Wir beide stehen staunend und fassungslos vor unserem Glück und unserem Erfolg.
Erst ganz langsam beginnen wir auch im Kopf zu begreifen, dass wir es geschafft
haben. Wir fallen uns an diesem Nachmittag mehrfach in die Arme und sehen uns
immer wieder in fassungslosem Glück gegenseitig an, als seien wir ein frisch
verliebtes Pärchen. Selbst als ein paar Stunden vergangen sind und wir am Abend
noch mit anderen Fliegerkameraden bei einer Flasche Bier zusammenstehen, sind
wir noch wie in einem Traum.
Ein
paar Tage später absolviere ich meine praktische Prüfung. Ein Prüfer kommt
aus Mühldorf und steigt mit mir zusammen in den guten alten Blanik, das
Flugzeug, auf dem ich das Fliegen gelernt habe und an das ich so viele schöne
Erinnerungen habe. In ihm habe ich meinen ersten Flug gemacht und in ihm werde
ich nun meine Ausbildung nun auch abschließen.
Die
Prüfung ist enttäuschend unspektakulär. Als ich nach den drei völlig
ereignislosen Prüfungsflügen aussteige, bin ich fast traurig, dass dieses
Ziel, auf das ich so lange hingearbeitet habe und in das ich so viel Zeit,
Leidenschaft und Hoffnungen investiert habe, nun so profan ist. Viele Menschen
kommen auf mich zu und drücken mir die Hand, sogar Fliegerkameraden, die ich
noch nie gesehen habe. Trotzdem muss ich versuchen, meine Enttäuschung zu
verbergen und kann mich gar nicht richtig freuen. Mir wird klar, dass mein
bisher größter fliegerischer Erfolg und auch mein emotional stärkstes
Flugerlebnis bis zu dieser Stunde mein Streckenflug war. Ich hatte keine Ahnung,
dass das Fliegen, die Schönheit und das Glück nun erst richtig beginnen
sollten...
Meine
ersten Flüge als Scheininhaber waren Streckenflüge. Erst jetzt konnte ich mich
darüber freuen, völlig frei und ohne Auflagen zu fliegen. Ich flog mit einem
wesentlich leistungsschwächeren Flugzeug meine Prüfungsstrecke nach und konnte
mein Glück nicht fassen: Keine Vorgaben, nur die Maschine, der weite Himmel und
ich, Inbegriff der Freiheit. Und ich wunderte mich, wie einfach jetzt alles
schien, jetzt, da Streckenflug kein Neuland mehr war.

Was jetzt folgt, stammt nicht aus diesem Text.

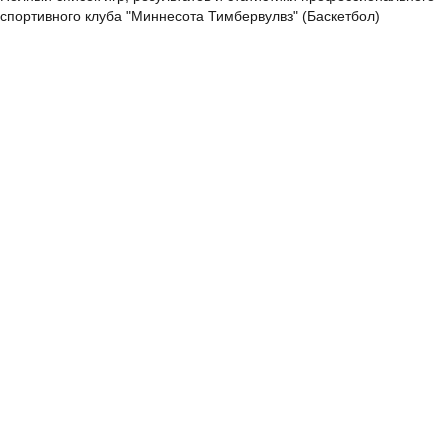
спортивного клуба "Миннесота Тимбервулвз" (Баскетбол)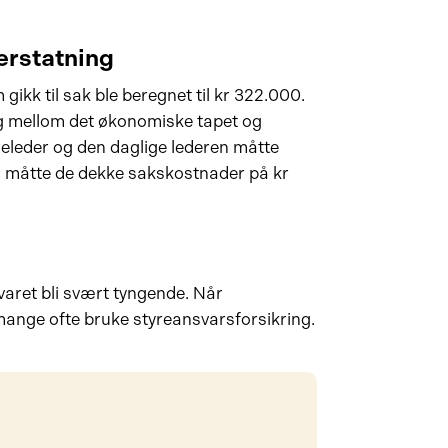
erstatning
ikk til sak ble beregnet til kr 322.000.
 mellom det økonomiske tapet og
releder og den daglige lederen måtte
egg måtte de dekke sakskostnader på kr
ret bli svært tyngende. Når
mange ofte bruke styreansvarsforsikring.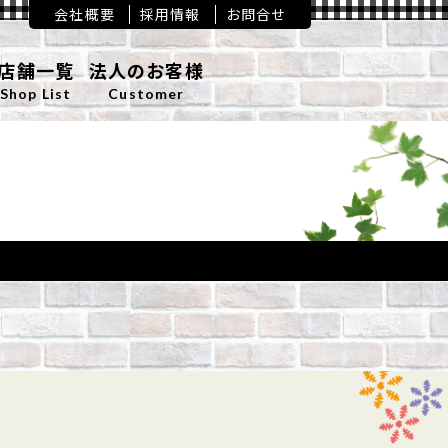
会社概要
採用情報
お問合せ
店舗一覧
法人のお客様
Shop List
Customer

Kurz darauf überschritt ich die nächste große Grenze – das bewusste Verlassen des Gleitbereichs zum sicheren Platz – einschließlich der Inkaufnahme einer Außenlandung auf einer Wiese in unbekanntem Gelände. Und nachdem auch das hinter mir liegt habe ich plötzlich wieder das Gefühl, ganz am Anfang zu stehen – am Anfang eines großen, wunderschönen Erlebnisses. Jetzt beginne ich endlich mit dem Fliegen – auch wenn ich während meiner Ausbildung so oft dachte, ich könnte es schon.

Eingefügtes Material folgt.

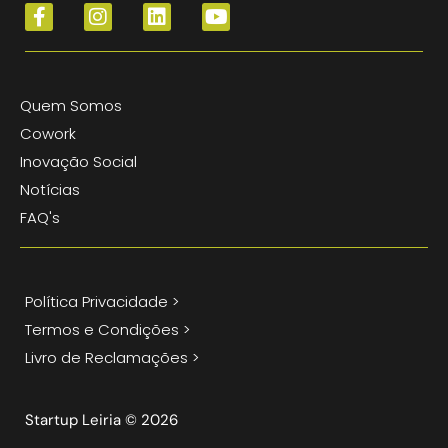
Quem Somos
Cowork
Inovação Social
Notícias
FAQ's
Política Privacidade >
Termos e Condições >
Livro de Reclamações >
Startup Leiria © 2026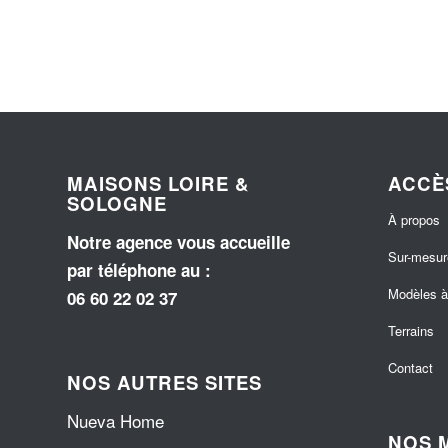
MAISONS LOIRE &
ACCÈ
SOLOGNE
À propos
Notre agence vous accueille
Sur-mesur
par téléphone au
:
Modèles à 
06 60 22 02 37
Terrains
Contact
NOS AUTRES SITES
Nueva Home
NOS 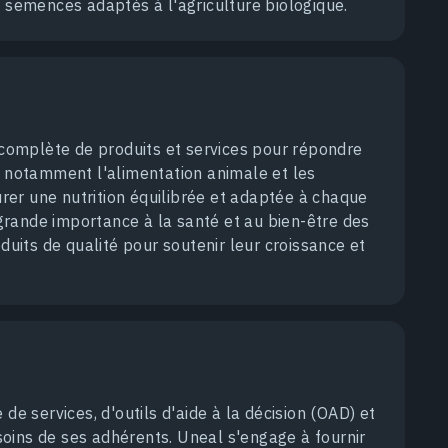
t semences adaptés à l'agriculture biologique.
omplète de produits et services pour répondre
t notamment l'alimentation animale et les
er une nutrition équilibrée et adaptée à chaque
rande importance à la santé et au bien-être des
oduits de qualité pour soutenir leur croissance et
services, d'outils d'aide à la décision (OAD) et
oins de ses adhérents. Uneal s'engage à fournir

Kommentare aus heutiger Sicht
Wie gesagt, ich muss über manches heute lächeln. Es war ein wunderschöner Tag und wie gemacht für die Strecke. Ich hätte an diesem Tag problemlos bis zum Alpenhauptkamm und zurück fliegen können, in der selben Zeit. Aber ich habe mich mental ständig mit dem Problem des Zurückkehrens zum Platz beschäftigt, und das hat dazu geführt, dass ich am Anfang trotz den immer wieder gemachten Plänen mehr oder weniger ziellos in der Gegend herumgekrebst bin. Ich habe mich erst sicher gefühlt, als ich das Gleitvermögen der PW-5, die mir damals im Vergleich zum Super-Blanik L-23 noch wie ein Gleitwunder erschien, ausprobiert hatte.
Auf meinem Weg zum Kaiser aber ist das passiert, was jedem passieren muss, der den Sprung zur Strecke macht: Ich habe nur noch gesehen, was vor mir liegt, ich wusste, dass die Thermik mich tragen würde, denn sie hatte mich die ganze Strecke über komfortabel und zuverlässig getragen. Ich vergaß meine ganzen Ängste und fing zu fliegen an.
Dieser Moment war - neben meinem Streckenflug mit einem erfahrenen Flieger - einer der wichtigsten Punkte auf meinem Weg zur Strecke.